Design ed innovazione sono fattori sempre più centrali nel determinare il successo di un’impresa sociale. Ad IDEO, crediamo nel design thinking, cioè in un approccio all’innovazione ed alla risoluzione dei problemi che ci circondano incentrato sulla persona.

Abbiamo sperimentato in prima persona quanto imprenditori sociali possano incorporare i principi del design thinking nei prodotti o servizi che offrono ai loro clienti, per capirne meglio le necessità, per muoversi più in fretta da pianificazione ad implementazione, e per comunicare in maniera più efficace i risultati del loro lavoro.

Il design thinking può essere applicato non solo alla pianificazione di prodotti, ma anche a quella di servizi, esperienze, spazi, praticamente a qualunque cosa vi venga in mente. I tre aspetti del design thinking di maggior rilevanza ad imprenditori sociali sono l’empatia, la prototipazione e la narrazione.

Per saperne di più, visitate il sito di Social Edge!





Cos’e’ l’innovazione sociale e come si puo’ accelerare

3 06 2008

Geoff Mulgan, uno dei maggiori sociologhi inglesi, esperto di comunicazione, di networks e d’innovazione, ex-consigliere strategico di Tony Blair, nonche’ direttore della Young Foundation a Londra, uno dei piu’ importanti centri d’innovazione sociale nel Regno Unito, ha recentemente pubblicato per lo Skoll Centre for Social Entrepreneurship uno studio intitolato: Social Innovation: what it is, why it matters and how it can be accelerated (scaricabile in PDF qui).

Spiega il sito di Social Innovation Exchange:

Innovazioni sociali – nuove idee per risolvere pressanti sfide socio-ambientali – ci circondano ogni giorno di piu’. Dall’apprendimento a distanza alla difesa dei diritti umani attraverso i social media, gli esempi non mancano.

Ma se da un lato enormi energie e risorse vengono investite per promovere innovazione nella scienza, nella tecnologia e nell’industria, dall’altro ben poca attenzione viene data all’innovazione sociale, nonostante i problemi da risolvere siano enormi e pressanti, dalle malattie ancora incurabili al cambiamento climatico.

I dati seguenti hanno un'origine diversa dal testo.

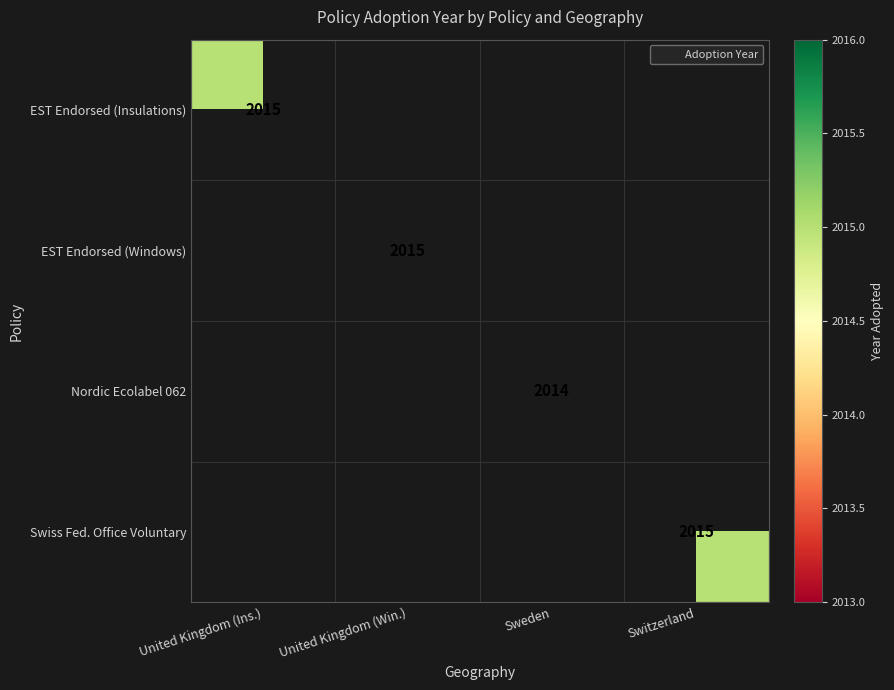

Between United Kingdom (Ins.) and United Kingdom (Win.), which is larger?

United Kingdom (Win.)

Questo studio esamina il ruolo sempre piu’ importante determinato dall’innovazione sociale, intesa come la capacita’ di una societa’ di affrontare e risolvere i suoi problemi socio-ambientali. Lo fa offrendo una panoramica dei grandi innovatori sociali – da Robert Owen a Wangari Maathai – e analizzando quello che si puo’ apprendere facendo interagire l’innovazione sociale con altri settori ad essa correlati, dalla scienza al design, dall’impresa sociale alle politiche pubbliche.

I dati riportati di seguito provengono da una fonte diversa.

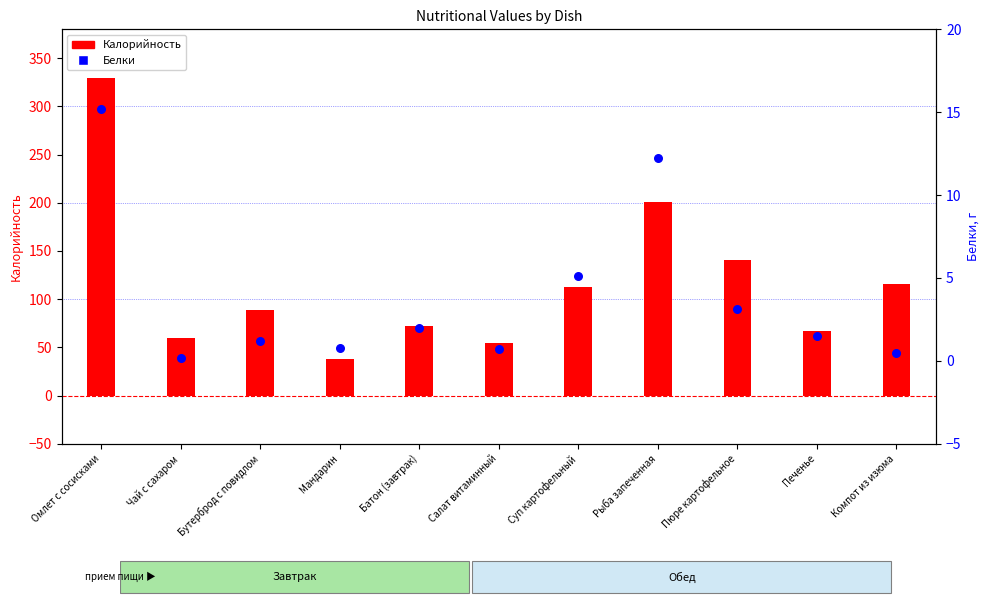

At how many categories does at least one series exceed 39?

10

Lo studio, che si rifa’ ad una recente pubblicazione di Mulgan intitolata Social Silicon Valleys: a manifesto for social innovation, esorta i lettori – da qualunque settore essi provengano – a far leva sull’intelligenza collettiva presente in tutte le societa’ e offre degli spunti pratici su come l’innovazione sociale puo’ essere accelerata.